• Data to examine:
== Segment start ==
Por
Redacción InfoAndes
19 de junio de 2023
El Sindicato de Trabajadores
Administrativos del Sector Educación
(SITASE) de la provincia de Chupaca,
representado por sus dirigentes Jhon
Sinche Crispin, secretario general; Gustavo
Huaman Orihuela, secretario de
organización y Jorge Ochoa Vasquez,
== Segment end ==
== Segment start ==
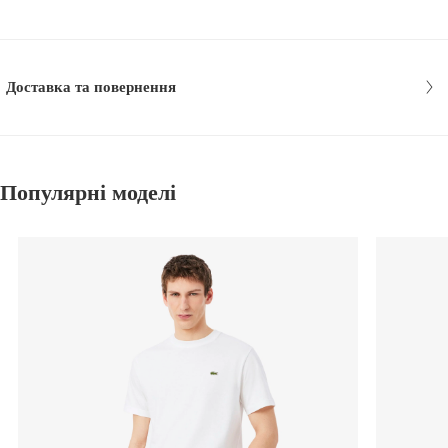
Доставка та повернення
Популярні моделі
== Segment end ==
== Segment start ==
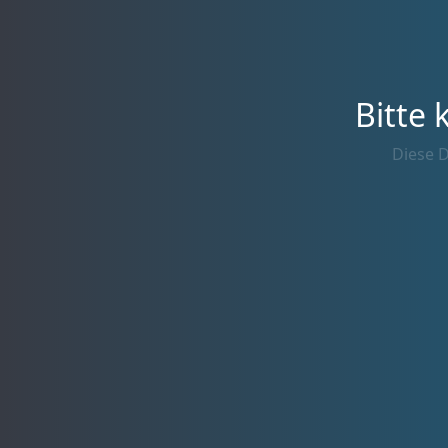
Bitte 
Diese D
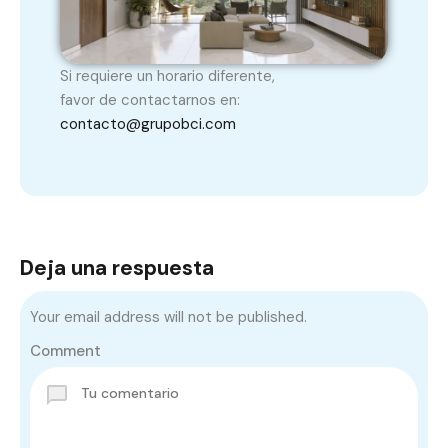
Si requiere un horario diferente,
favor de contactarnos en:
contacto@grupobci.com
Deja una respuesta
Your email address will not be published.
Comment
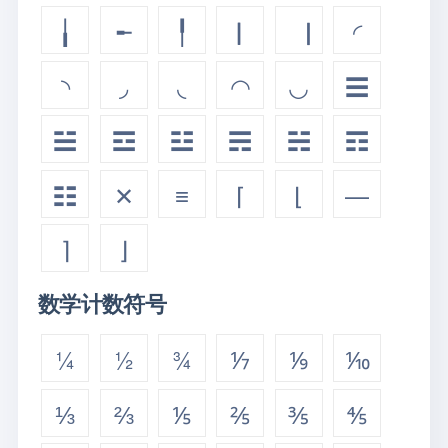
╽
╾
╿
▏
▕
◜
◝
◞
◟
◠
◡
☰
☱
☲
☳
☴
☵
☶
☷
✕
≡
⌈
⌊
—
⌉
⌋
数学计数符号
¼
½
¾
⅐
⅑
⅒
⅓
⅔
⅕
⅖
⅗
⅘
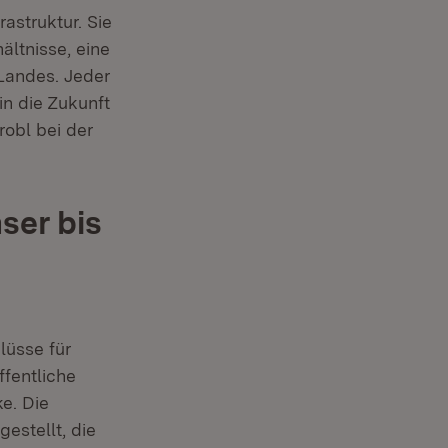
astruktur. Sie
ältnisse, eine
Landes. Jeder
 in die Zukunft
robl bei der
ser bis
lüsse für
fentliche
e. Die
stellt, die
== Segment end ==
• Your goal: Copy everything from the line containing "Si requiere un" down to the line containing "stellt, die", both included, with every line exactly as it appears in the rows. Leave the pictures out of your answer.

• Answer for this exercise:
Si requiere un horario diferente,
favor de contactarnos en:
contacto@grupobci.com
Deja una respuesta
Your email address will not be published.
Comment
╽
╾
╿
▏
▕
◜
◝
◞
◟
◠
◡
☰
☱
☲
☳
☴
☵
☶
☷
✕
≡
⌈
⌊
—
⌉
⌋
数学计数符号
¼
½
¾
⅐
⅑
⅒
⅓
⅔
⅕
⅖
⅗
⅘
astruktur. Sie
ältnisse, eine
Landes. Jeder
 in die Zukunft
robl bei der
ser bis
lüsse für
fentliche
e. Die
stellt, die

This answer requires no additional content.